Welcome to another episode of K-12 Education Untangled. My name is Dr Kim J Fields, former corporate manager turned education researcher and advocate, and I'm the host of this podcast. I got into this space after dealing with some frustrating interactions with school educators and administrators, as well as experiencing the microaggressions that I faced as an African American mom raising my two kids, who were in the public school system. I really wanted to understand how teachers were trained and what the research provided about the challenges of the public education system. Once I gained the information and the insights that I needed, I was then equipped to be able to successfully support my children in their education and progress. This battle-tested experience is what I provide as action steps for you to take. It's like enjoying a bowl of educational research with a sprinkling of mother wisdom on top. If you're looking to find out more about current information and issues in public education that could affect you and your children, and the action steps that you can take to give your children the advantages they need, then you're in the right place. Thanks for tuning in today. I know that staying informed about K-12 public education trends and topics is important to you, so keep listening. Give me 30 minutes and I'll untangle the latest trends, issues and topics pertaining to this constantly evolving K-12 public education environment. In this episode, I'll be discussing why K-12 schools persist in pursuing continuous improvement and the role of accreditation. Why do schools persist in continuous improvement efforts? Do we actually see the results of these continuous improvements and what is the role of accreditation in continuous improvements? You may be feeling something like this If public schools are continuously improving, why is the state of education in this country declining based on comparisons with other countries? I discussed the topic of continuous improvement, school improvement plans and education and accreditation in this episode. Let's untangle this.

DESCRIPTION OF THE TASK
Please list every role the host names for herself in the podcast introduction's sentence beginning "My name is Dr Kim J Fields". Answer from the podcast introduction alone.

DATA SHOWN
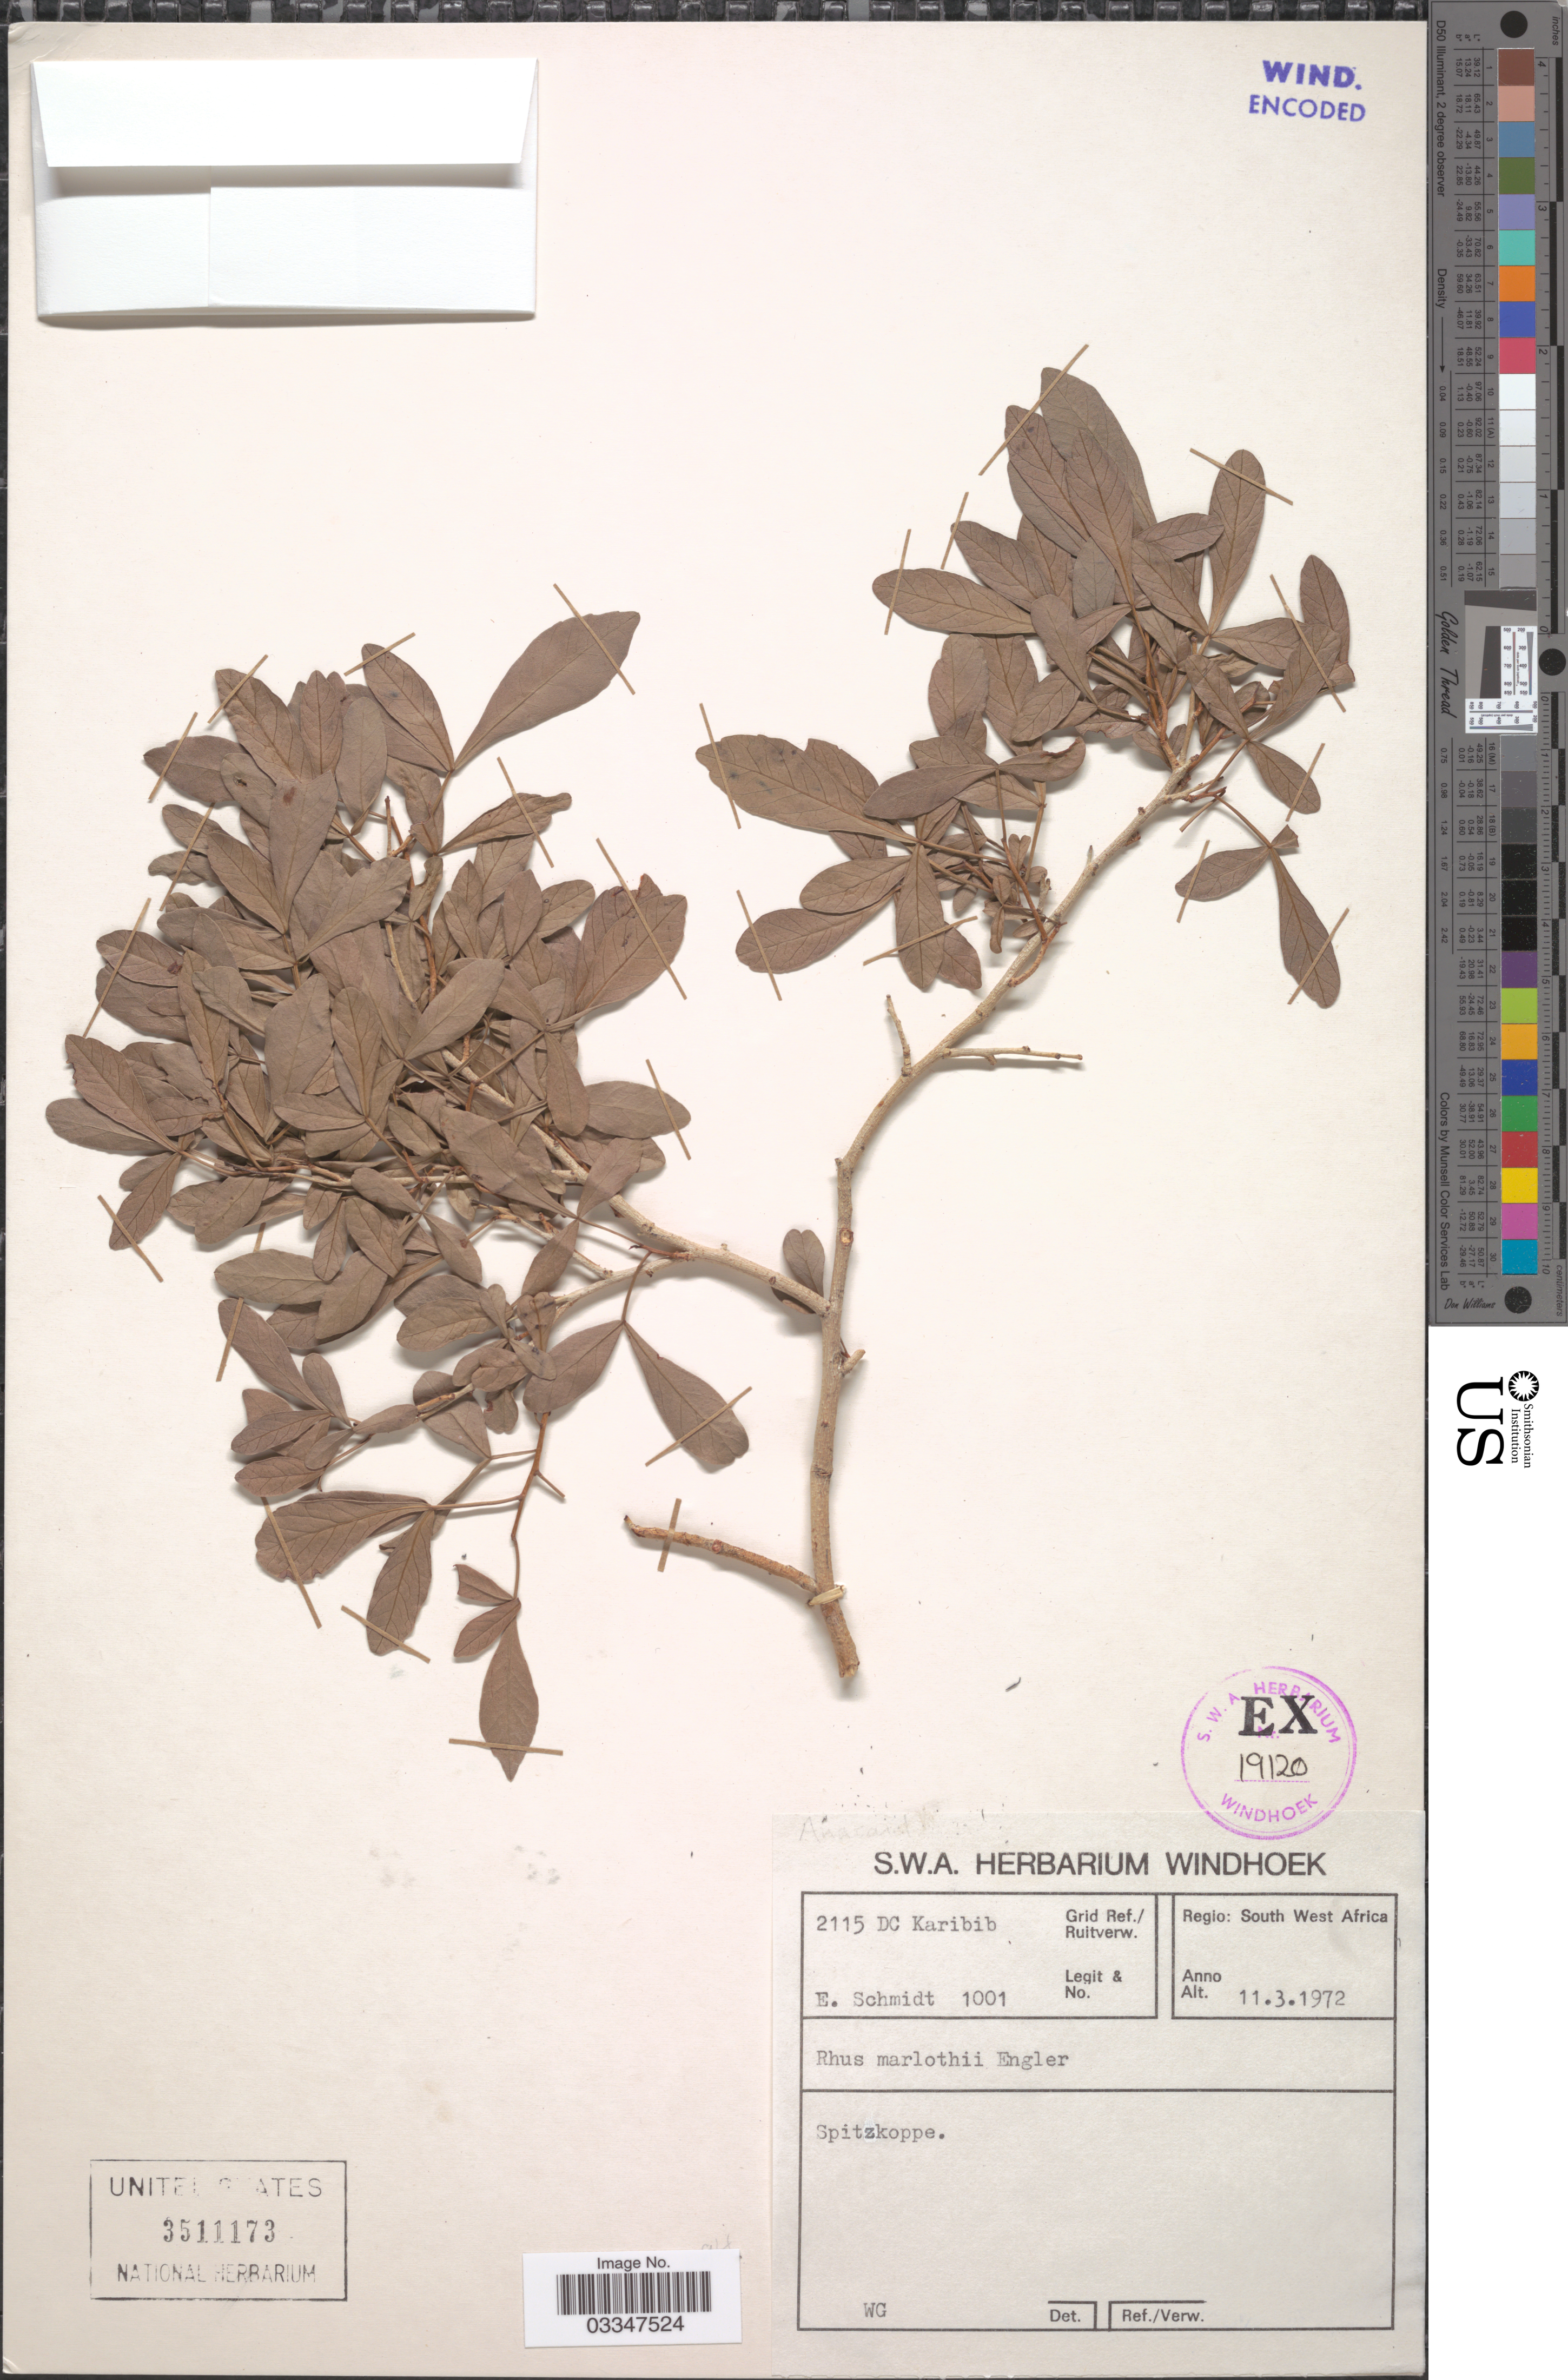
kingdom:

COMPLETED EXERCISE
- Former corporate manager
- Education researcher
- Advocate
- Host of this podcast